La rencontre de Diego avec Carlos Reygadas date du concours d'entrée à l'INSAS. Celui-ci n'a pas été retenu par l'école. Ce qui ne l'empêche nullement de réaliser des films. « Le premier court métrage sur lequel j'ai travaillé comme chef-opérateur est aussi le premier film de Reygadas. On a fait trois courts métrages ensemble (Adulte, Prisonniers, Maxhumain) et Japon, le long métrage qui a fait événement au Festival de Cannes 2002. Carlos voulait que le film ait un format panoramique. On a donc tourné en Scope avec une caméra Super 16 (une Arriflex SR2). Cela fonctionnait très bien. C'est grâce à Gaspard Noé que nous avons obtenu l'objectif permettant d'y arriver. Le problème était que la vue à l'oeilleton était anamorphosée, il fallait faire une correction mentale, un petit exercice intellectuel, mais au bout de quatre ou cinq jours j'avais l'habitude. D'autant qu'on avait fait de nombreux tests. » Par ailleurs, Diego Martinez Vignetti a fait l'image d'Insomnie de Damien Chemin.

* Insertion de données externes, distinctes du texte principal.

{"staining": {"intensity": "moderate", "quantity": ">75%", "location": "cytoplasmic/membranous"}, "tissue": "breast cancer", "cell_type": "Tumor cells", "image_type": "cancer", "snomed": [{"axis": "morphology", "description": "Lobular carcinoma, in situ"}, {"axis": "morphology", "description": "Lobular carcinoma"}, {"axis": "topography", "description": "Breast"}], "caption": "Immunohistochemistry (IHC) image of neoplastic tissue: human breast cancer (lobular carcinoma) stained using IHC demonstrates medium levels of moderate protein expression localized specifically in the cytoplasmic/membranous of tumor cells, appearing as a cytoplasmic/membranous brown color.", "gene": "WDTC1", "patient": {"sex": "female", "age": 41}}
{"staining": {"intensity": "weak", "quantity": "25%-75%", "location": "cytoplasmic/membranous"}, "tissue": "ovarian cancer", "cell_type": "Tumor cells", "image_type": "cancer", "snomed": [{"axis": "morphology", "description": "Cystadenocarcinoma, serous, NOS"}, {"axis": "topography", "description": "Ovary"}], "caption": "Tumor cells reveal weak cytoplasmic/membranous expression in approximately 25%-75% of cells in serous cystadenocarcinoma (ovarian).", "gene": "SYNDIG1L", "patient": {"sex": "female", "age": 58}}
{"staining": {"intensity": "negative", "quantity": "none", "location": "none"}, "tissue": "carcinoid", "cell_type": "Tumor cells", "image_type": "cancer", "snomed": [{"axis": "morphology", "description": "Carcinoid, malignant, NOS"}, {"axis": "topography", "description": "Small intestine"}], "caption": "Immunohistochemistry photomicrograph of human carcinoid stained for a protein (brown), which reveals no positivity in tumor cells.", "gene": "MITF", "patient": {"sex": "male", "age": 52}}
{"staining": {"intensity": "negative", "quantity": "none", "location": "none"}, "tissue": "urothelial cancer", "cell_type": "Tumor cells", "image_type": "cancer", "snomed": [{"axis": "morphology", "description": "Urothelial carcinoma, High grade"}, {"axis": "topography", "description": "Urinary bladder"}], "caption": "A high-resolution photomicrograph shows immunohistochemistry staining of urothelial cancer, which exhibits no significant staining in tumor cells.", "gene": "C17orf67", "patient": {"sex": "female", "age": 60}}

Sur la différence entre l'image et la réalisation, Diego n'a pas de problèmes d'ego. « Quand je vais au cinéma, je vais voir un film. Ce n'est que lorsque le film ne me plaît pas que je regarde l'image. Lorsque je fais l'image d'un film, je ne cherche pas à m'exprimer. Je n'ai pas de problèmes avec les réalisateurs.. Ce que je cherche, c'est qu'ils puissent exprimer leur point de vue. C'est leur film. Je n'ai aucune frustration puisque je réalise des films moi-même, comme Nosotros. J'aime le cinéma d'auteur. C'est très bien qu'il existe et se développe en Belgique. J'adore Rosetta. Un de mes rêves serait de tourner avec Jean-Pierre et Luc Dardenne. »
Lorsqu'on lui demande ses réalisateurs préférés, il dit avoir un goût très éclectique. « J'adore Cassavettes, Bresson, les frères Dardenne, Abbas Kiarostami, les premier films de Coppola et Scorsese : Apocalypse Now, Raging Bull, Mean Streets. Bien sûr, il y a aussi l'usage du temps qui est passionnant chez Wong Kar Wai, mais je voudrais citer un cinéaste argentin malheureusement peu connu : Hugo Santiago, et particulièrement  les Autres, un film réalisé à partir d'un scénario de Borges et Bioy Casares qui ne sont pas trahis à l'écran, au contraire ! »
Inutile d'ajouter que ce boulimique de la pellicule prépare un documentaire et un long métrage de fiction qui se feront dans les mois qui viennent.